Robin Hood: Fluently.

Sex was indeed what finally brought the archbp down:
not his opposition to civil rights for adults who want to marry people of the same sex, but his role in covering for priests who rape children. *

Most public figures feel too remote for me to hate, but this guy got personal: I've seen the letters he wrote to churchfriends telling them they were risking damnation for supporting their own children, who were LGBT.

Even granting he may have held this as a [regrettable?] spiritual truth, I lost all respect for him when he repeatedly refused invitations to meet with bink or any of the other church-going Catholics who were distressed by his message.

I am not surprised such a man would hide other cowards behind his skirts. It is fitting that he only steps down now because of legal action. 

Good riddance to a bad man.
___________
I don't know why the press almost always calls the rape of children by priests "sexual abuse", which sounds so much milder, like, "Oh, he just touched them."

Webster's defines "rape":
unlawful sexual activity and usually sexual intercourse carried out forcibly or under threat of injury against the will usually of a female or with a person who is beneath a certain age or incapable of valid consent
"Usually" does not mean "always".

5 comments:

  1. Why is sex such a focus for these powerful asshats? And such a point of weakness for them as well?

    Rape of a child is the most horrible of sins, and to try to redirect that to intolerance of loving sex between two consenting adults, is just beyond what I consider human. What an irredeemably damaged soul.

    ReplyDelete
  2. I'd say we SEE sex (and gender issues) more--they're ... sexier;
    but other kinds of control --of ideas, of money and other resources--are just as much or more of a focus and a weakness for people in power.

    I was shocked when I worked for the Church to see how people in the congregation generally accepted financial secrecy, for instance, as the norm.

    Once I went to an Episcopalian Church and the priest--a married woman--announced an open meeting to discuss the church's annual budget report.

    I went up to her afterward--she was a friend of a friend--and told her how exciting it was to me, a Catholic, that her church publishes their finances!

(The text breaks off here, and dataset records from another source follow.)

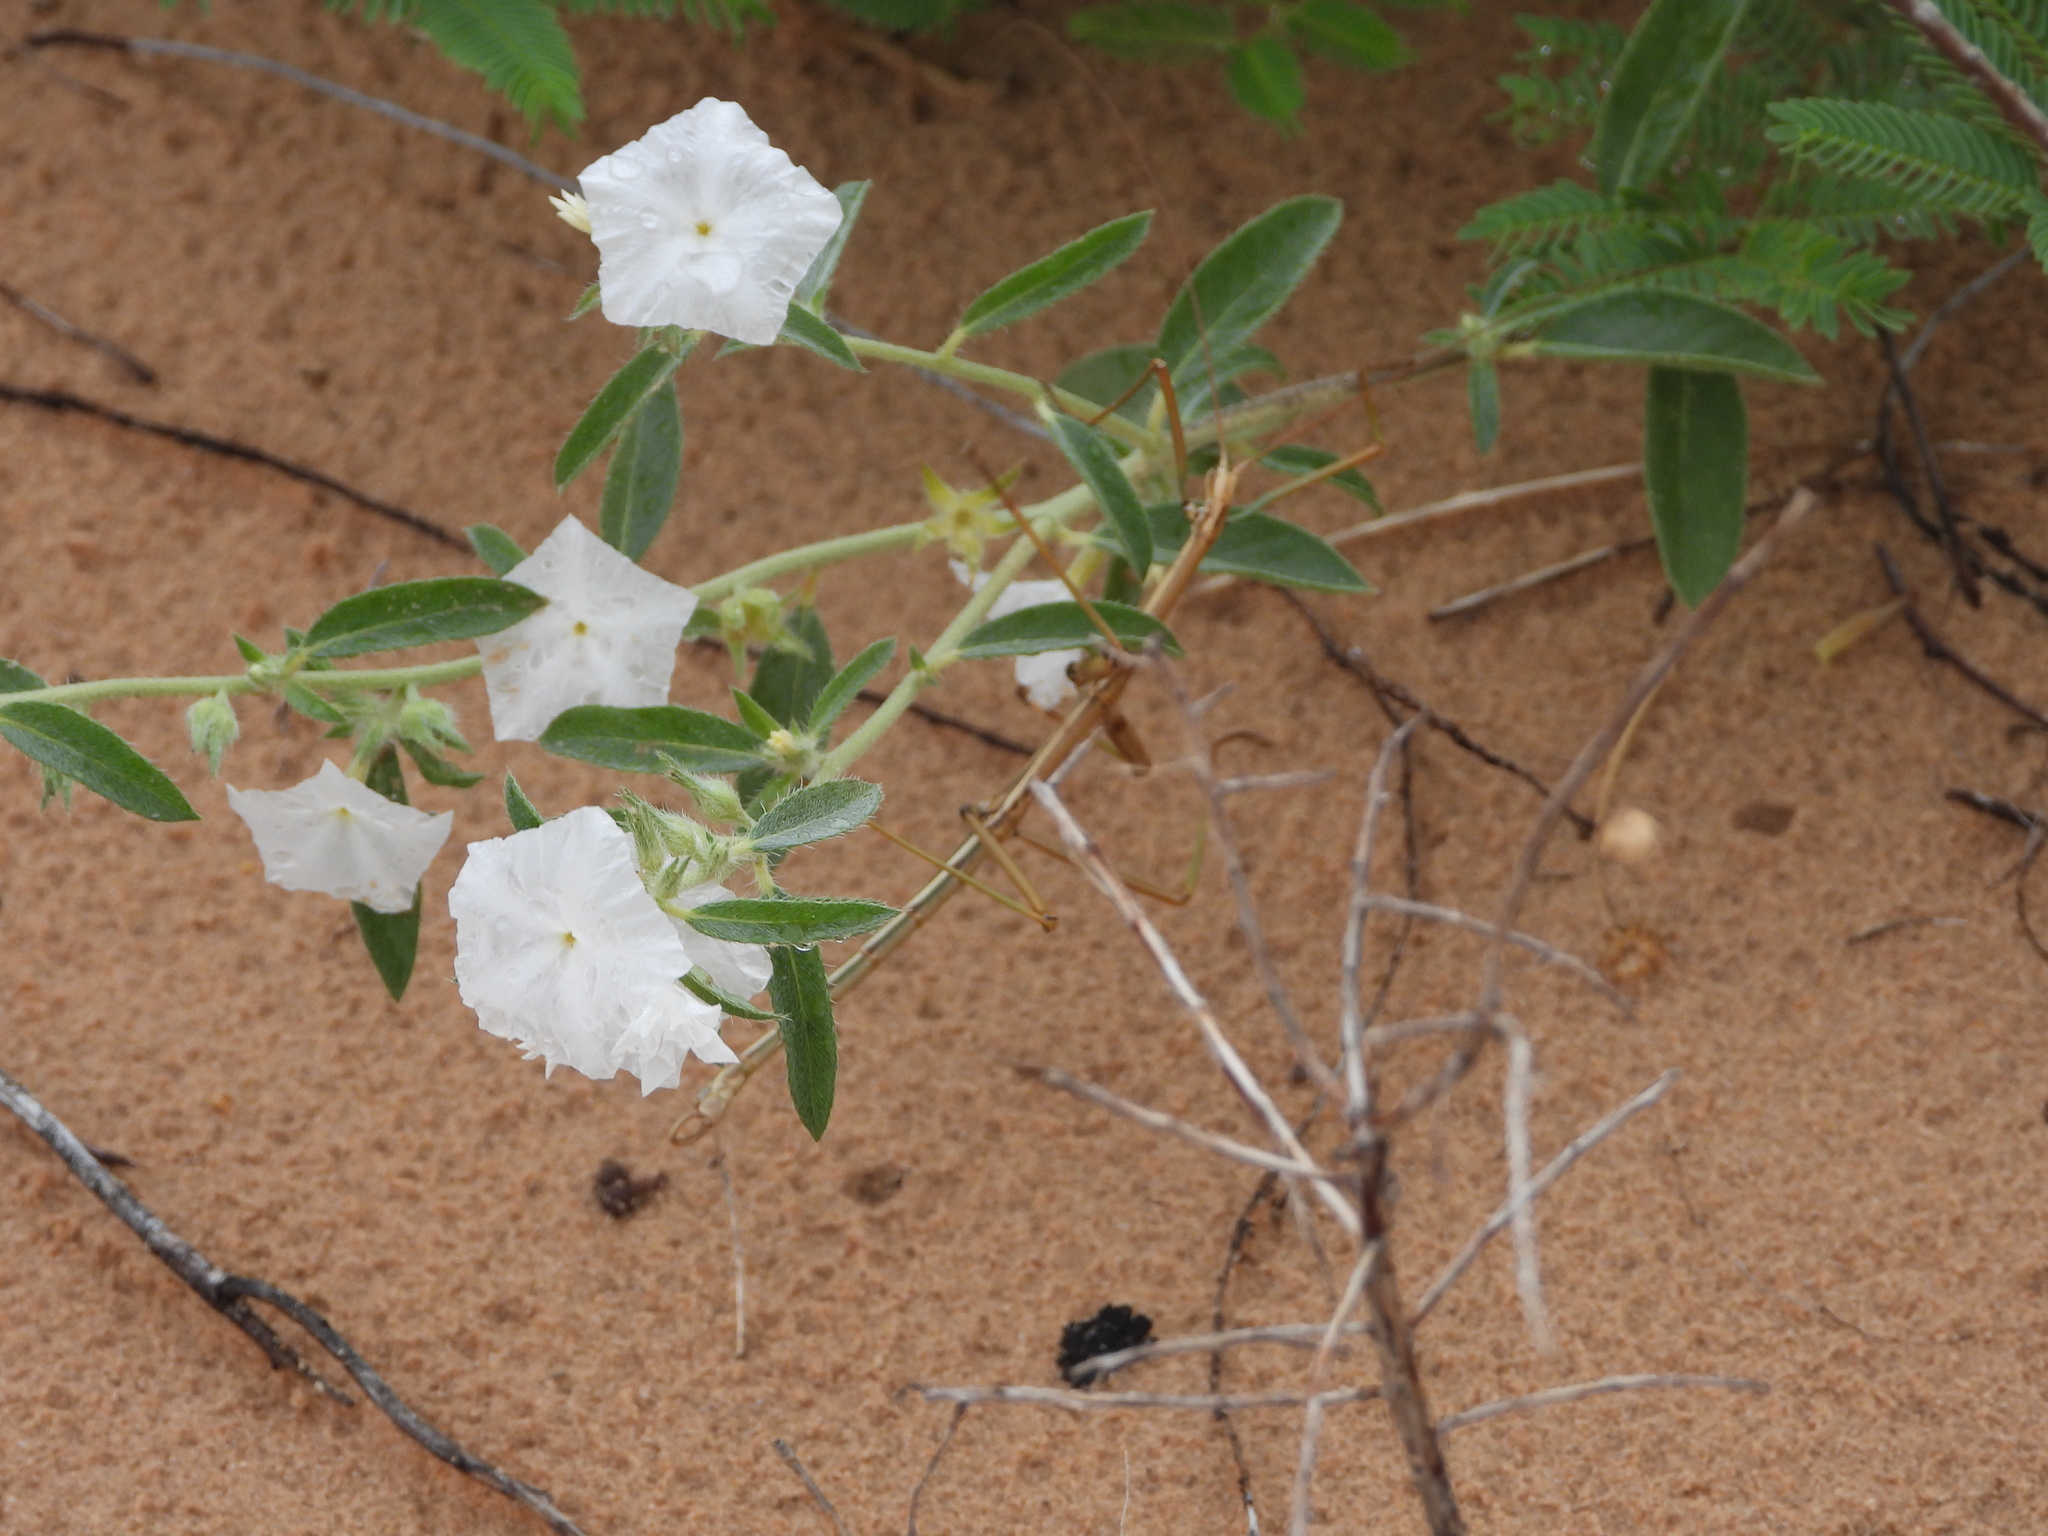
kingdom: Plantae
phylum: Tracheophyta
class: Magnoliopsida
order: Boraginales
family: Heliotropiaceae
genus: Euploca
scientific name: Euploca convolvulacea
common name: Bindweed heliotrope
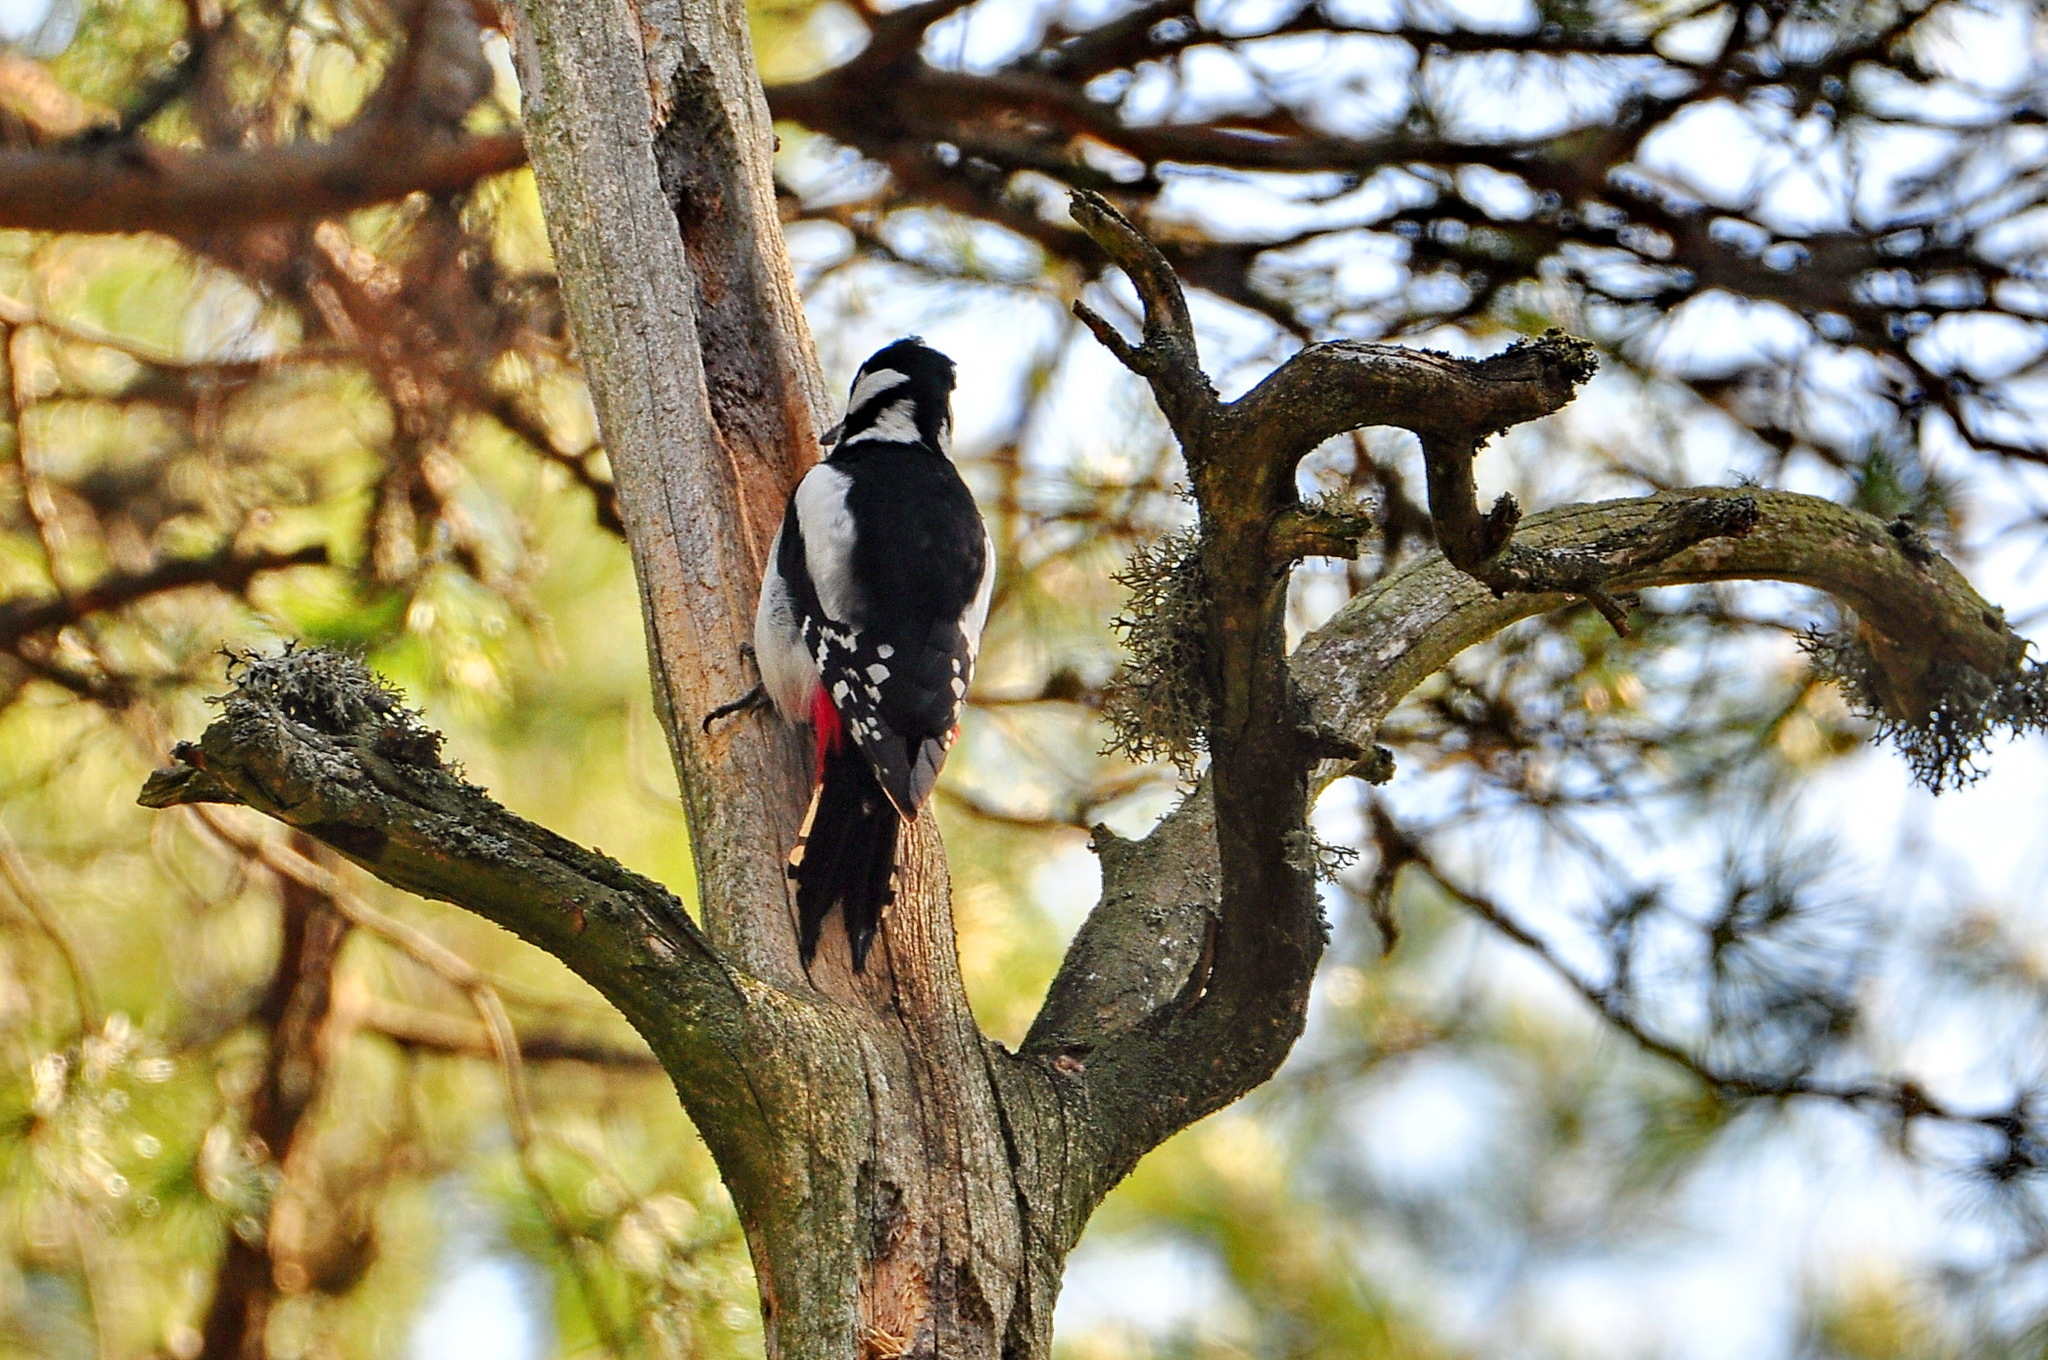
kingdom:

    She looked shocked, and laughed. I got the feeling she was more used to Catholics telling her they were happy to see a woman priest.

    It's all parts of the same puzzle.

    ReplyDelete
  3. When I read about the Archbishop resigning, one of my first thoughts was about "Bink" losing her job over the whole DVD debacle, and irony?-not really- sweet satisfaction?- not really- no real happiness in it-"what goes around comes around" gestalt?- none of these are the really the feeling, as one big mess does not cancel out another big mess...
    but still, a little part of me said "Yeah, see, how does it feel for you to lose YOUR job now?

    ReplyDelete
  4. Ha, good point, Laura; I hadn't even thought of that angle!

    ReplyDelete
  5. I've been sorry that things unfolded the way they did in bink's situation (and yours). There always could be discussion of an issue; there won't ever be total agreement, but to hide from people and cover for other people is always wrong.